Directive
Please rewrite all of the material below with "collectors" swapped for "collected by" everywhere it occurs, leaving every other line unchanged.

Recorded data
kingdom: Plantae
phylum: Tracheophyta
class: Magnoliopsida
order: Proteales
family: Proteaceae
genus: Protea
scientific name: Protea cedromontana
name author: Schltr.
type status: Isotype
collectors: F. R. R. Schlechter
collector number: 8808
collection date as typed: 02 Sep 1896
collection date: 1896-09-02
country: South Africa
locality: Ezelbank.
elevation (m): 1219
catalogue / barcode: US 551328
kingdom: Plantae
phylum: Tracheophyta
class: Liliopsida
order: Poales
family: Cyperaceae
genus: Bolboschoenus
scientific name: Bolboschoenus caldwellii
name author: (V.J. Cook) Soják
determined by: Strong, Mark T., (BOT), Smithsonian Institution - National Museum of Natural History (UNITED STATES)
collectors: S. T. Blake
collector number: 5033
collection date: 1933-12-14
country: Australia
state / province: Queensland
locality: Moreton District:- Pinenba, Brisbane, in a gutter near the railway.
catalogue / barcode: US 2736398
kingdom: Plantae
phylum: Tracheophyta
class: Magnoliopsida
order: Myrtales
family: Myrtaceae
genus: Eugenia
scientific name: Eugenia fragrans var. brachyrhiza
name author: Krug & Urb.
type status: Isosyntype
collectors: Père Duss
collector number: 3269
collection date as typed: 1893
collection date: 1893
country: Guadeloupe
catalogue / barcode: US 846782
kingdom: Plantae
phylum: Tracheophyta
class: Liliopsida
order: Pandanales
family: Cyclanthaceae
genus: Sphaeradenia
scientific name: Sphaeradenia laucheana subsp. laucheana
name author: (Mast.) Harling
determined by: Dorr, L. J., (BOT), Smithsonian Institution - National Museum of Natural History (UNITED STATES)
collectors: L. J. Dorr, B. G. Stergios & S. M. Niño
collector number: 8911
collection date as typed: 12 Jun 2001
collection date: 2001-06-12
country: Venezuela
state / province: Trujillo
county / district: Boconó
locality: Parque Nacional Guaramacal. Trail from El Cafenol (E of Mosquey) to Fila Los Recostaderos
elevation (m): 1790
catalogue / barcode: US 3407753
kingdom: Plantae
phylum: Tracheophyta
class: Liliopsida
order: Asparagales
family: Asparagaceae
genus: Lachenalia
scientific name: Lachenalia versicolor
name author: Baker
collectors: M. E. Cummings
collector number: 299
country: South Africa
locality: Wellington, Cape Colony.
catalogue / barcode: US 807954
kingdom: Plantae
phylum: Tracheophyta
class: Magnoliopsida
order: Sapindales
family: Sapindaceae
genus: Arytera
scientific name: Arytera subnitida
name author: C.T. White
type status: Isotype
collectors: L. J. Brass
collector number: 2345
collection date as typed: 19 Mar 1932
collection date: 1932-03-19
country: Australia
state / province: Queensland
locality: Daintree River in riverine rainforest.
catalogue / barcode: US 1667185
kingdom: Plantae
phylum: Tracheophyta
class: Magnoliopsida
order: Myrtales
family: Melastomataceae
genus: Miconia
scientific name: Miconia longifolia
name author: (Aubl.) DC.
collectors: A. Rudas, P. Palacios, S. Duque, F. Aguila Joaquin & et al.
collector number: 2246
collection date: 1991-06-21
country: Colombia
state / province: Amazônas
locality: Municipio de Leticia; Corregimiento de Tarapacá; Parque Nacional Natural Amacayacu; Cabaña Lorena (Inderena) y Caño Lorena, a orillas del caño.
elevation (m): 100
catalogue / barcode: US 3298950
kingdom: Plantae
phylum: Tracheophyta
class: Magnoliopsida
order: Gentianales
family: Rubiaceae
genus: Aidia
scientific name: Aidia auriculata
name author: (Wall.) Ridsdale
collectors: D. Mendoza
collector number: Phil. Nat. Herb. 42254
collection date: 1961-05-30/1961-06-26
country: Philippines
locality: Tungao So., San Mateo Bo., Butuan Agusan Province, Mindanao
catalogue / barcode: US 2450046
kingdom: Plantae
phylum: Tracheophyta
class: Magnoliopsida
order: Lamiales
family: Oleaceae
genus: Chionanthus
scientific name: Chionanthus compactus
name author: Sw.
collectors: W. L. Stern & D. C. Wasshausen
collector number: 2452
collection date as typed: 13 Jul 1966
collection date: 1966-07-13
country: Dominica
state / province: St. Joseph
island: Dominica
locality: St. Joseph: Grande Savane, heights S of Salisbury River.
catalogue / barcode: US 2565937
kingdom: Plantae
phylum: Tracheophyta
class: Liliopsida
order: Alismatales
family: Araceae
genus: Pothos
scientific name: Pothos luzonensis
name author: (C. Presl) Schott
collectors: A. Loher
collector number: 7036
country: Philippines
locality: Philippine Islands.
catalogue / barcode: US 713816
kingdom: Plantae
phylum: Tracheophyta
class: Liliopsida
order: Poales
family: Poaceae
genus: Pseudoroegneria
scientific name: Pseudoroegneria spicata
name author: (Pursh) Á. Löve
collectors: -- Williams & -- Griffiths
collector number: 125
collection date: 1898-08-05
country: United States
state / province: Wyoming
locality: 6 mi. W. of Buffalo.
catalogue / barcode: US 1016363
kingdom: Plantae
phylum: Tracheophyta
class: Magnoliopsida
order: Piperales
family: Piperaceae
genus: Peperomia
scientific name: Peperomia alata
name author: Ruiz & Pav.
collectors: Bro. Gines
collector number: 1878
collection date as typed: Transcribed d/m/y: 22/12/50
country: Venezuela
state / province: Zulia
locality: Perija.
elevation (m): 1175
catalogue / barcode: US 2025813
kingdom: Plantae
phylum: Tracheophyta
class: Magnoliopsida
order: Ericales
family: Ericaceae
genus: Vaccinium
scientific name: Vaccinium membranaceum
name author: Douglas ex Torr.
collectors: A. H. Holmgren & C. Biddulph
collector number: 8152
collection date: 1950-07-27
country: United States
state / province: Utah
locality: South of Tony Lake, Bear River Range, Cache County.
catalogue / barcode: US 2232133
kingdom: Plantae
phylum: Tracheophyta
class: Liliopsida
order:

Solved exercise
kingdom: Plantae
phylum: Tracheophyta
class: Magnoliopsida
order: Proteales
family: Proteaceae
genus: Protea
scientific name: Protea cedromontana
name author: Schltr.
type status: Isotype
collected by: F. R. R. Schlechter
collector number: 8808
collection date as typed: 02 Sep 1896
collection date: 1896-09-02
country: South Africa
locality: Ezelbank.
elevation (m): 1219
catalogue / barcode: US 551328
kingdom: Plantae
phylum: Tracheophyta
class: Liliopsida
order: Poales
family: Cyperaceae
genus: Bolboschoenus
scientific name: Bolboschoenus caldwellii
name author: (V.J. Cook) Soják
determined by: Strong, Mark T., (BOT), Smithsonian Institution - National Museum of Natural History (UNITED STATES)
collected by: S. T. Blake
collector number: 5033
collection date: 1933-12-14
country: Australia
state / province: Queensland
locality: Moreton District:- Pinenba, Brisbane, in a gutter near the railway.
catalogue / barcode: US 2736398
kingdom: Plantae
phylum: Tracheophyta
class: Magnoliopsida
order: Myrtales
family: Myrtaceae
genus: Eugenia
scientific name: Eugenia fragrans var. brachyrhiza
name author: Krug & Urb.
type status: Isosyntype
collected by: Père Duss
collector number: 3269
collection date as typed: 1893
collection date: 1893
country: Guadeloupe
catalogue / barcode: US 846782
kingdom: Plantae
phylum: Tracheophyta
class: Liliopsida
order: Pandanales
family: Cyclanthaceae
genus: Sphaeradenia
scientific name: Sphaeradenia laucheana subsp. laucheana
name author: (Mast.) Harling
determined by: Dorr, L. J., (BOT), Smithsonian Institution - National Museum of Natural History (UNITED STATES)
collected by: L. J. Dorr, B. G. Stergios & S. M. Niño
collector number: 8911
collection date as typed: 12 Jun 2001
collection date: 2001-06-12
country: Venezuela
state / province: Trujillo
county / district: Boconó
locality: Parque Nacional Guaramacal. Trail from El Cafenol (E of Mosquey) to Fila Los Recostaderos
elevation (m): 1790
catalogue / barcode: US 3407753
kingdom: Plantae
phylum: Tracheophyta
class: Liliopsida
order: Asparagales
family: Asparagaceae
genus: Lachenalia
scientific name: Lachenalia versicolor
name author: Baker
collected by: M. E. Cummings
collector number: 299
country: South Africa
locality: Wellington, Cape Colony.
catalogue / barcode: US 807954
kingdom: Plantae
phylum: Tracheophyta
class: Magnoliopsida
order: Sapindales
family: Sapindaceae
genus: Arytera
scientific name: Arytera subnitida
name author: C.T. White
type status: Isotype
collected by: L. J. Brass
collector number: 2345
collection date as typed: 19 Mar 1932
collection date: 1932-03-19
country: Australia
state / province: Queensland
locality: Daintree River in riverine rainforest.
catalogue / barcode: US 1667185
kingdom: Plantae
phylum: Tracheophyta
class: Magnoliopsida
order: Myrtales
family: Melastomataceae
genus: Miconia
scientific name: Miconia longifolia
name author: (Aubl.) DC.
collected by: A. Rudas, P. Palacios, S. Duque, F. Aguila Joaquin & et al.
collector number: 2246
collection date: 1991-06-21
country: Colombia
state / province: Amazônas
locality: Municipio de Leticia; Corregimiento de Tarapacá; Parque Nacional Natural Amacayacu; Cabaña Lorena (Inderena) y Caño Lorena, a orillas del caño.
elevation (m): 100
catalogue / barcode: US 3298950
kingdom: Plantae
phylum: Tracheophyta
class: Magnoliopsida
order: Gentianales
family: Rubiaceae
genus: Aidia
scientific name: Aidia auriculata
name author: (Wall.) Ridsdale
collected by: D. Mendoza
collector number: Phil. Nat. Herb. 42254
collection date: 1961-05-30/1961-06-26
country: Philippines
locality: Tungao So., San Mateo Bo., Butuan Agusan Province, Mindanao
catalogue / barcode: US 2450046
kingdom: Plantae
phylum: Tracheophyta
class: Magnoliopsida
order: Lamiales
family: Oleaceae
genus: Chionanthus
scientific name: Chionanthus compactus
name author: Sw.
collected by: W. L. Stern & D. C. Wasshausen
collector number: 2452
collection date as typed: 13 Jul 1966
collection date: 1966-07-13
country: Dominica
state / province: St. Joseph
island: Dominica
locality: St. Joseph: Grande Savane, heights S of Salisbury River.
catalogue / barcode: US 2565937
kingdom: Plantae
phylum: Tracheophyta
class: Liliopsida
order: Alismatales
family: Araceae
genus: Pothos
scientific name: Pothos luzonensis
name author: (C. Presl) Schott
collected by: A. Loher
collector number: 7036
country: Philippines
locality: Philippine Islands.
catalogue / barcode: US 713816
kingdom: Plantae
phylum: Tracheophyta
class: Liliopsida
order: Poales
family: Poaceae
genus: Pseudoroegneria
scientific name: Pseudoroegneria spicata
name author: (Pursh) Á. Löve
collected by: -- Williams & -- Griffiths
collector number: 125
collection date: 1898-08-05
country: United States
state / province: Wyoming
locality: 6 mi. W. of Buffalo.
catalogue / barcode: US 1016363
kingdom: Plantae
phylum: Tracheophyta
class: Magnoliopsida
order: Piperales
family: Piperaceae
genus: Peperomia
scientific name: Peperomia alata
name author: Ruiz & Pav.
collected by: Bro. Gines
collector number: 1878
collection date as typed: Transcribed d/m/y: 22/12/50
country: Venezuela
state / province: Zulia
locality: Perija.
elevation (m): 1175
catalogue / barcode: US 2025813
kingdom: Plantae
phylum: Tracheophyta
class: Magnoliopsida
order: Ericales
family: Ericaceae
genus: Vaccinium
scientific name: Vaccinium membranaceum
name author: Douglas ex Torr.
collected by: A. H. Holmgren & C. Biddulph
collector number: 8152
collection date: 1950-07-27
country: United States
state / province: Utah
locality: South of Tony Lake, Bear River Range, Cache County.
catalogue / barcode: US 2232133
kingdom: Plantae
phylum: Tracheophyta
class: Liliopsida
order:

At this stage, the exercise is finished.